No significant circularity; observational analysis is self-contained

full rationale

The paper selects 12 galaxies via SFR discrepancies between independent public catalogs (MPA-JHU and GSWLC), then performs direct emission-line diagnostics on SDSS spectra and constructs NUV-r radial profiles from GALEX/SDSS imaging. Interpretation as an intermediate bar-driven quenching stage follows from empirical color transitions at bar ends, median stellar ages, and comparisons to a separate prior sample, without any equations, fitted parameters renamed as predictions, or self-referential definitions.
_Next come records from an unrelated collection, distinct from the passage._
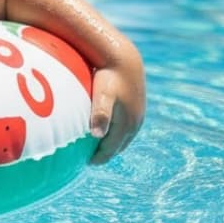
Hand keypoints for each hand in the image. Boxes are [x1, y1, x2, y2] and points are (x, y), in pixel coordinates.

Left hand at [88, 49, 144, 164]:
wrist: (124, 59)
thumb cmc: (108, 77)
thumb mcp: (102, 95)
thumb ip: (100, 114)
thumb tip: (96, 134)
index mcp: (126, 124)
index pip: (112, 149)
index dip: (99, 157)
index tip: (85, 163)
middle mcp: (135, 123)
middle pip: (119, 145)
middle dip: (106, 153)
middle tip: (89, 158)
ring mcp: (138, 115)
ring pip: (124, 136)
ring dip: (112, 143)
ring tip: (97, 146)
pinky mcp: (137, 107)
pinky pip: (126, 126)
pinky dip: (116, 132)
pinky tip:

The single reference to 'our earlier work' on fully quenched galaxies serves only as an external benchmark for relative blueness and is not load-bearing for the core measurements or conclusions, which derive from the new data processing.

Axiom & Free-Parameter Ledger

0 free parameters · 0 axioms · 0 invented entities

This is an empirical observational study using existing survey catalogs and imaging. No mathematical derivations, free parameters, axioms, or new physical entities are introduced.